I’m living through this Holy Weekend the same way I lived through Lent, engaged by the scripture but still … at a distance. It’s not the first year I’ve been unoccupied by a church at this season – 2013 and 2014 were the same – but it’s the first year I’m fairly sure I won’t ever be in the role of local church pastor again. If I skipped church this weekend, who would notice? It’s a strange feeling.
And everyone who knew him, including the women who had followed him from Galilee, stood at a distance observing these things. (Luke 23:49, CEB)
I wonder about the experience of the women around Jesus, not just on this day, but throughout his ministry. Luke is less specific about the support they offered. Here they have simply “followed him from Galilee.” I’m not sure what that implies, although it certainly tells us that they traveled with him to what they must have assumed was the very and most bitter end.
We trust they were really there, both because someone had to bring back the eyewitness accounts, and because if the tradition gave women credit for something, it must have been true. Who were they? Were they friends from the beginning? Did they jostle each other for his attention, form alliances, keep to themselves? (The disciples certainly behaved like contestants on The Bachelor, each one making the case for his own superiority, each one taking pride of place.) You’ve got to say this for the women: they didn’t scatter.
At my Bible Study last week we considered how they found the courage to stand by and watch, even at a distance, the terrible things that happened to Jesus on that Friday.

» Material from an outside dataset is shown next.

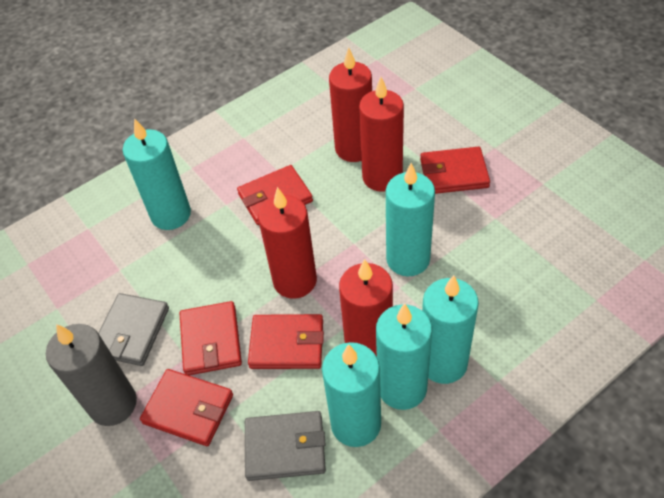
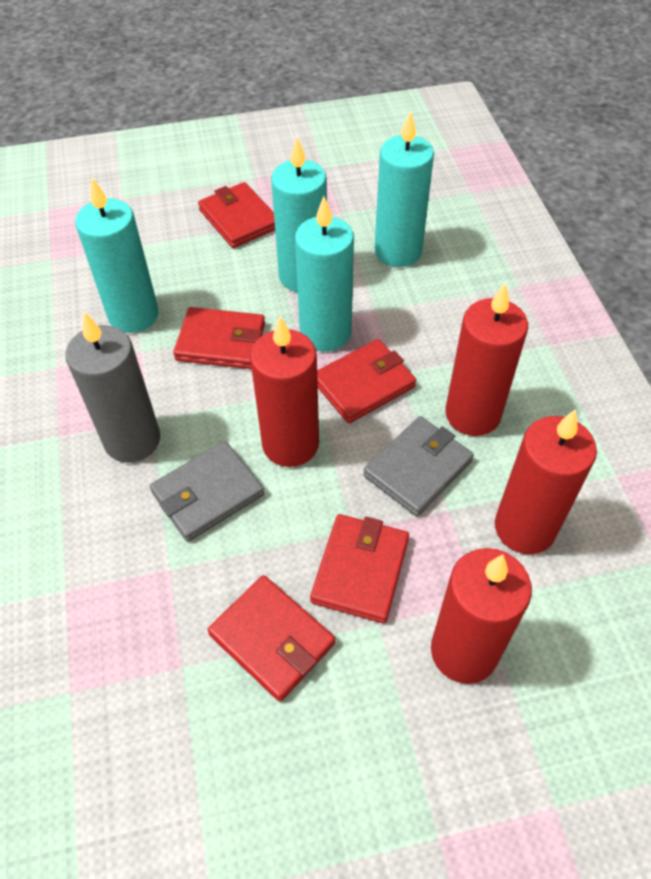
turquoise candle: [123,118,191,230] [322,342,381,447] [376,303,432,410] [386,163,435,277] [422,275,479,384] = 5 -> [75,178,159,333] [271,137,327,292] [295,196,354,351] [375,111,434,267] = 4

Maybe, someone suggested, they thought there would be a miracle! Yes, and I have often wondered if they expected some heroic rescue, whether by allies or by a change of Pilate’s mind.
Even at a distance, it was terrible. This feels like the most obvious statement one could make. The situation was terrible, the death was terrible.
Even at a distance, even today, it is terrible.
And even today, the world is full of terrible things, terrible violence and mayhem and cruelty.
I wish it felt like comfort to know that God in the person of Jesus suffered the reality of some of the worst things humans can do, wish it felt like comfort to know he understands the hearts and minds of 8-year-old murder victims and poisoned babies, to know he feels the outsider pain of queer and trans folk, to know he hurts with brown and black people oppressed everywhere, to know that he embodied the story of death by religious bigotry.
Last night I thought hard about whether to even go to church. I’m feeling powerless to do much, and aware of my lack of place in any congregation. I wondered, who will care if I go? What difference will it make? Then I got a text from kathrynzj encouraging me to come to worship. The other preacher at my house said later she could feel me trying to decide what to do.
As I crossed the street, I thought, “I guess Jesus will notice I’m here.”
And I want to think he noticed them, too, that he knew, in those last terror-full hours that someone cared, that the women understood how to bear witness and embody a ministry of presence, even at a distance.
Holy Jesus, I cannot stop the troubles of the world, but I promise to keep standing witness. Amen.